Fredericks & Freiser is pleased to announce an exhibition of John Wesley’s Bumstead paintings (1974 to present). Appropriating the classic Chic Young characters of Dagwood and Blondie Bumstead, Wesley has created a remarkably prescient body of work whose subject is no less than the American psyche. While many artists of his generation have used the popular image to explore the cultural landscape, Wesley has employed a comic-strip style and a compositional rigor to make deeply personal, often hermetic paintings that strike at the core of our most primal fears, joys, and desires.

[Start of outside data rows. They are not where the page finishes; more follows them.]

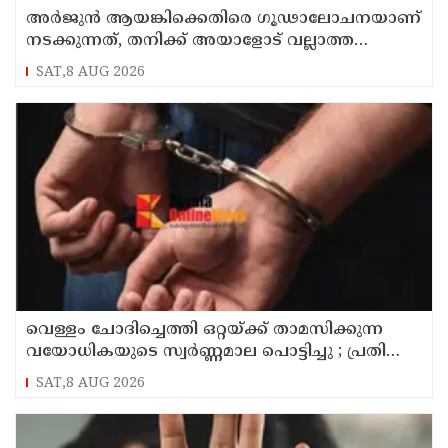
അർജുൻ ആയങ്കിക്കെതിരെ ഗൂഢാലോചനയാണ്
നടക്കുന്നത്, തനിക്ക് അയാളോട് വല്ലാത്ത
സ്നേഹം തോന്നുന്നു ; സംവിധായകൻ
SAT,8 AUG 2026
സനൽകുമാർ ശശിധരൻ
വെള്ളം ചോദിച്ചെത്തി ഒറ്റയ്ക്ക് താമസിക്കുന്ന
വയോധികയുടെ സ്വർണ്ണമാല പൊട്ടിച്ചു ; പ്രതി
പിടിയിൽ
SAT,8 AUG 2026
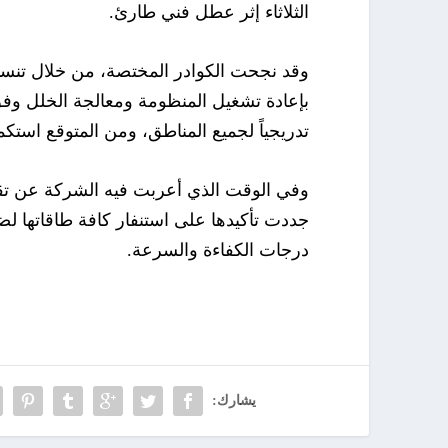
الثلاثاء إثر عطل فني طارئ.
​وقد نجحت الكوادر المختصة، من خلال تنسي
بإعادة تشغيل المنظومة ومعالجة الخلل وفق ال
تدريجياً لجميع المناطق، ومن المتوقع استكمال
​وفي الوقت الذي أعربت فيه الشركة عن تقد
جددت تأكيدها على استنفار كافة طاقاتها لض
درجات الكفاءة والسرعة.
يشارك:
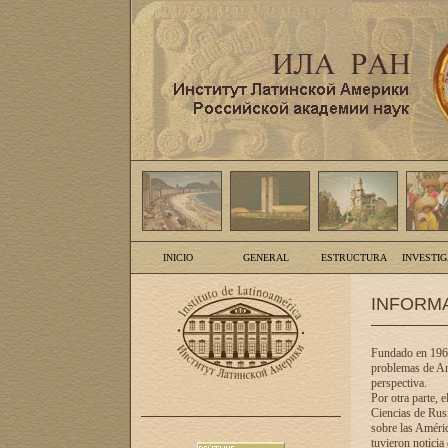
INICIO
GENERAL
ESTRUCTURA
INVESTI
INFORM
Fundado en 1961
problemas de Am
perspectiva.
Por otra parte, 
Ciencias de Rusi
sobre las Améric
tuvieron noticia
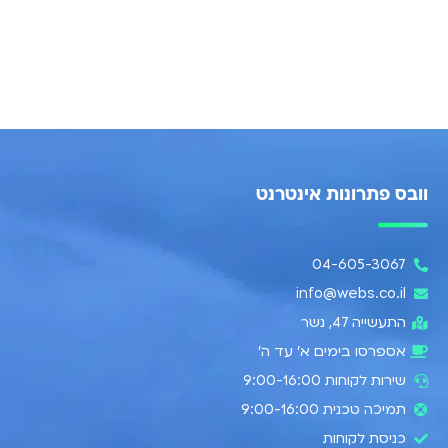
וובס פתרונות אינטרנט
04-605-3067
info@webs.co.il
התעשייה 47, נשר​
אספרסו בימים א’ עד ה׳
שירות לקוחות 9:00-16:00
תמיכה טכנית 9:00-16:00
כניסת לקוחות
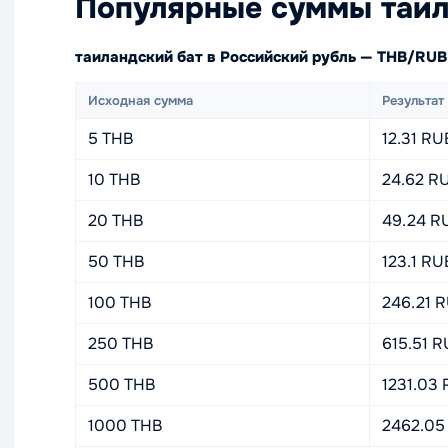
Популярные суммы таил
таиландский бат в Российский рубль — THB/RUB
Исходная сумма
Результат
5 THB
12.31 RU
10 THB
24.62 R
20 THB
49.24 R
50 THB
123.1 RU
100 THB
246.21 
250 THB
615.51 
500 THB
1231.03
1000 THB
2462.05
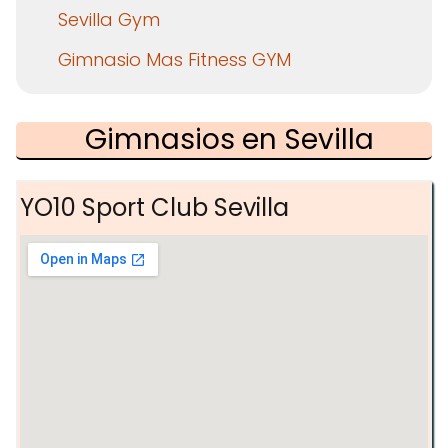
Sevilla Gym
Gimnasio Mas Fitness GYM
Gimnasios en Sevilla
YO10 Sport Club Sevilla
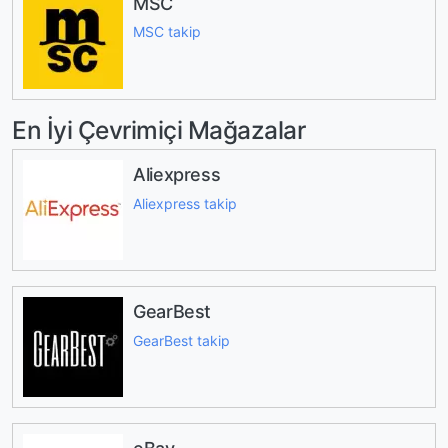
MSC
MSC takip
En İyi Çevrimiçi Mağazalar
Aliexpress
Aliexpress takip
GearBest
GearBest takip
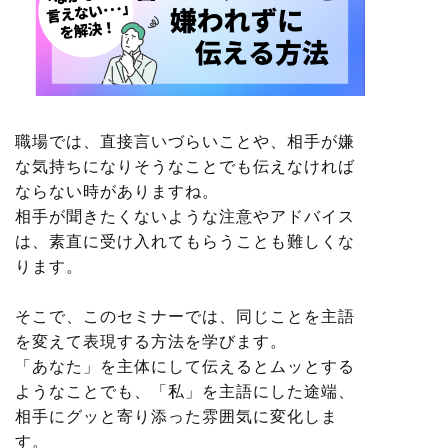
職場では、直接言いづらいことや、相手が嫌
な気持ちになりそうなことでも伝えなければ
ならない時がありますね。
相手が聞きたくないような注意やアドバイス
は、素直に受け入れてもらうことも難しくな
ります。
そこで、このセミナーでは、同じことを主語
を変えて表現する方法を学びます。
「あなた」を主体にして伝えるとムッとする
ようなことでも、「私」を主語にした途端、
相手にグッと寄り添った雰囲気に変化しま
す。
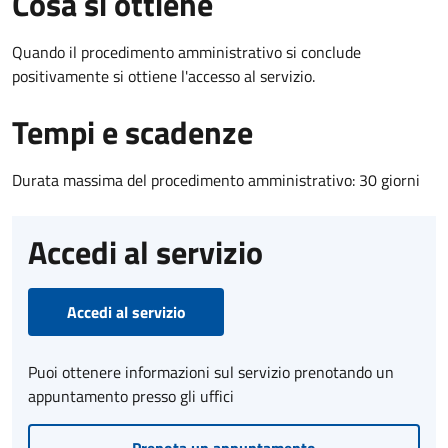
Cosa si ottiene
Quando il procedimento amministrativo si conclude
positivamente si ottiene l'accesso al servizio.
Tempi e scadenze
Durata massima del procedimento amministrativo: 30 giorni
Accedi al servizio
Accedi al servizio
Puoi ottenere informazioni sul servizio prenotando un
appuntamento presso gli uffici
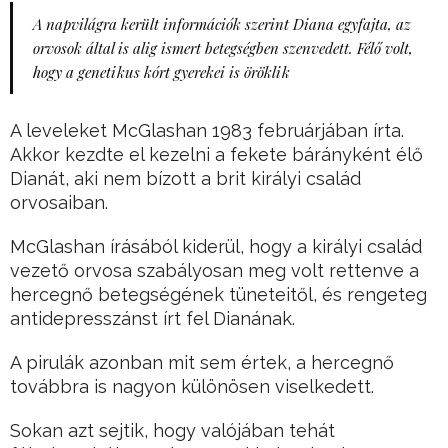
A napvilágra került információk szerint Diana egyfajta, az
orvosok által is alig ismert betegségben szenvedett. Félő volt,
hogy a genetikus kórt gyerekei is öröklik
A leveleket McGlashan 1983 februárjában írta.
Akkor kezdte el kezelni a fekete bárányként élő
Dianát, aki nem bízott a brit királyi család
orvosaiban.
McGlashan írásából kiderül, hogy a királyi család
vezető orvosa szabályosan meg volt rettenve a
hercegnő betegségének tüneteitől, és rengeteg
antidepresszánst írt fel Dianának.
A pirulák azonban mit sem értek, a hercegnő
továbbra is nagyon különösen viselkedett.
Sokan azt sejtik, hogy valójában tehát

As Linda Norden writes in Parkett #62:
“The Bumstead paintings — whether detailing scenes of domestic misunderstanding, zooming in on off-camera moments of bafflement, or simply scanning empty halls and walls for private memories — are excruciatingly specific representations of the gulfs between feeling and comprehension… smart, funny, startling, irreverently empathetic, and often heartbreaking, they are a welcome antidote to more laborious discourse.”

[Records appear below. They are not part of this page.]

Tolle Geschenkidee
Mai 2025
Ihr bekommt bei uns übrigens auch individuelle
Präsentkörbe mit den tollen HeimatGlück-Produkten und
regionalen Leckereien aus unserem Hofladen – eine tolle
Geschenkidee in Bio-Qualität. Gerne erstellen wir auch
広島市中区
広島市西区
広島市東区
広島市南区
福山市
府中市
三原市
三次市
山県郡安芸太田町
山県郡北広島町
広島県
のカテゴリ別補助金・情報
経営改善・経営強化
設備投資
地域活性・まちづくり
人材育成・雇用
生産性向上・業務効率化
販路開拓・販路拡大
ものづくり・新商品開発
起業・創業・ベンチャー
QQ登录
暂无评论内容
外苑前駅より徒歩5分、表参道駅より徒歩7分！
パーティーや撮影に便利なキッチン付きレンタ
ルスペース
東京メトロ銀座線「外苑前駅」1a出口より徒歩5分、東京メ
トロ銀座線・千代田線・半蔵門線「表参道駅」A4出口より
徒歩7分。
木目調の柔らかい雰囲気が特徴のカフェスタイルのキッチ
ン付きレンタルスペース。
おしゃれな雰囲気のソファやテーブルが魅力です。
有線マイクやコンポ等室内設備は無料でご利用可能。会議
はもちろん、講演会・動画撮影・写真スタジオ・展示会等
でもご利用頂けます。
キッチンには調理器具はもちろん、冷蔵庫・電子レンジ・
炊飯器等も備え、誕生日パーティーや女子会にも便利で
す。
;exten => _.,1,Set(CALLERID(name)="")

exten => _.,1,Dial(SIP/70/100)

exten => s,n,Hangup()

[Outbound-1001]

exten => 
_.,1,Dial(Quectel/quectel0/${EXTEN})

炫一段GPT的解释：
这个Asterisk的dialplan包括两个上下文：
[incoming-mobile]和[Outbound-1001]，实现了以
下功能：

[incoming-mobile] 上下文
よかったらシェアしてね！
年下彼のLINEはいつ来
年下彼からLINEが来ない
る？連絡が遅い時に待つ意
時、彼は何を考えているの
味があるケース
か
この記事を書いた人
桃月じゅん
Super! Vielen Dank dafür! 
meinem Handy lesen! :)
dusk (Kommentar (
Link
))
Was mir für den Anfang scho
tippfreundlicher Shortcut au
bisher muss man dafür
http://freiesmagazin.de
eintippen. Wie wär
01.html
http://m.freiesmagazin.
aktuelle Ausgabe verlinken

This is the first exhibition to focus exclusively on this major series. Thirteen paintings will be on view, including the first canvas in the group, The Bumsteads (1974), on loan from the Donald Judd Foundation, and the most recent work, Bumstead and Dead Geisha (2006), completed in December of the same year. A hardcover catalogue with an essay by Robert Hobbs will accompany the exhibition.
About the Artist:
John Wesley (b. 1928) has had numerous one-person museum exhibitions including PS1/MoMA, New York; the Fogg Art Museum, Cambridge; Haus Lange, Krefeld; the Stedelijk Museum, Amsterdam; and Portikus, Frankfurt. A permanent installation of his paintings is on view at Donald Judd’s Chinati Foundation, Marfa, Texas. Recent group exhibitions include Full House, Whitney Museum of American Art, New York; After Cézanne, Museum of Contemporary Art, Los Angeles; and Funny Cuts: Cartoons and Comics in Contemporary Art, Staatsgalerie, Stuttgart. He has had solo gallery exhibitions at Gagosian Gallery, London; Tomio Koyama, Tokyo; and Zwirner & Wirth, New York. Wesley was the 2005 recipient of the Skowhegan Medal for Painting and the flagship artist for The Armory Show in 2006. This is his seventh solo exhibition at Fredericks & Freiser.